--- Page text ---
There is a Choral Award open day at Cambridge on 25th April - I really recommend going along.
Best of luck to him!
my take on how to sing an anglican chant psalm was met with rather a lot of amusement by the Director of Music auditioning me
Yes, singing from psalm notation is definitely a niche skill but a skill nonetheless. Luckily I had been singing at monthly evensong since the age of 8.
I had assumed that the choral open day was for yr12s? He's predicted shedloads of A*s for GCSE, but until he actually has the results in summer it's all rather hypothetical really. His former singing teacher (before we moved) has a pupil reading NatSci as a choral scholar at Clare, which I guess is pretty full-on!
roisin if he is likely to want to join the chapel choir anyway for his pleasure and major socialising (and he sounds the sort of person at the moment who might) then I don't see why he should n't apply as a choral scholar. That is as long as he is not attracted to King's or one of the other major choral colleges in Cambridge or Oxford for academic / other reasons.
If he is still keen in year 12, then the quality of a chapel choir for his choice of college can be assessed by whether they do any recordings and what these sound like. The good choirs often do a tour during the holidays as well.

--- Questions on the material ---
1/ Using the choral scholarship thread, decide whether each statement agrees with it. Answer yes or no for each, and quote the deciding words.
(a) The Choral Award open day at Cambridge takes place on 25th April.
(b) One writer began singing at monthly evensong at the age of 10.
(c) Good choirs often go on tour during the holidays.
2/ Answer these questions from the choral scholarship thread.
(a) Who auditioned the writer whose take on singing an Anglican chant psalm caused amusement?
(b) What is the son predicted to get for GCSE?
(c) At which college does the former singing teacher's pupil read NatSci as a choral scholar?
3/ Extend the choral scholarship thread with a few more sentences, picking up after its final line.

Dataset entries

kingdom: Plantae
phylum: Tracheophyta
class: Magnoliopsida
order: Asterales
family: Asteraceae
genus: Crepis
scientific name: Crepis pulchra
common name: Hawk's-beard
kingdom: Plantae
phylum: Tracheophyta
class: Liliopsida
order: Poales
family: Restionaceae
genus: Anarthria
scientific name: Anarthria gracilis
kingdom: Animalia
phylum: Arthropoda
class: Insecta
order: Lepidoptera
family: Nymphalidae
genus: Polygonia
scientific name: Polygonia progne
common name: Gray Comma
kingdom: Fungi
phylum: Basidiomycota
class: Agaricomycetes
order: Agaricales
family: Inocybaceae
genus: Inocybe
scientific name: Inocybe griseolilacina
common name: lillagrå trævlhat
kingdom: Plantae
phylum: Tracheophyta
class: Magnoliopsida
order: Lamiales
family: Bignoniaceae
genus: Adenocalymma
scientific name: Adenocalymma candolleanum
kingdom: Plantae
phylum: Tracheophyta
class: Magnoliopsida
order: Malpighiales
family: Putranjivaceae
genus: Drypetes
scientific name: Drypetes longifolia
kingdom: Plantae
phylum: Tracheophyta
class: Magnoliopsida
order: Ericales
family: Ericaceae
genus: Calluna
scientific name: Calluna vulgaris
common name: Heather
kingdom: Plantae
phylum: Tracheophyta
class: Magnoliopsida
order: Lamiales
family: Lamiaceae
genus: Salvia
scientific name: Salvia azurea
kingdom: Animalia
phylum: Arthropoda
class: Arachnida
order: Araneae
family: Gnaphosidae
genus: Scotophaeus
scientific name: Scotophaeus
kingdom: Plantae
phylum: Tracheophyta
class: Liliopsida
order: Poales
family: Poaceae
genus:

--- Your responses ---
1/
(a) Yes: "There is a Choral Award open day at Cambridge on 25th April"
(b) No: "Luckily I had been singing at monthly evensong since the age of 8."
(c) Yes: "The good choirs often do a tour during the holidays as well."

2/
(a) The Director of Music
(b) Shedloads of A*s
(c) Clare

3/
I was never anywhere near a choral scholarship (I don't think girls could even apply at the time) but auditioned for and got into my college chapel choir. Goodness knows how as I had never even seen psalm notation before, and completely lost the plot when the very deep spoken voiced organ scholar who was auditioning me turned out to be a male alto and came in at pitch in the duet he'd asked me to sight-sing with him.
Anyway, that got me free tea on Sundays at the cost of two rehearsals and one service a week, which was very manageable without taking over my life.
These days you will not get favourable admission to Oxbridge just because you get a choral or organ scholarship; plenty of admitted scholars get turned down for course places.
There are other good reasons to have them, but they won't get you in.
A better strategy if your child is musical enough to get an organ scholarship is for them to apply to read music.
He has Absolutely no desire to read music; he will continue to do extra curric music activities to a high level in sixth form, both in and out of school, but he won't be studying music even to AS level: his academic passion is STEM subjects. He is very high attaining and ds1 has just been through the Oxbridge application process (successfully), so we are well aware how challenging, unpredictable and demanding that is.
ds2 is not considering a choral application because of expectations of favourable admission (we know that doesn't happen at all these days) or any perks or financial benefits (which are very limited nowadays also).
He's considering it because he absolutely loves to sing, especially Anglican choral music: it's his passion and his joy, and curently the focus of his social life too and many, many hours of his free time. He comes home 'buzzing' after rehearsals, services and performances.
I created this thread to get personal anecdotes, advice, tips and suggestions from people who'd been through the process. Thank you to those who have contributed along those lines. Much appreciated.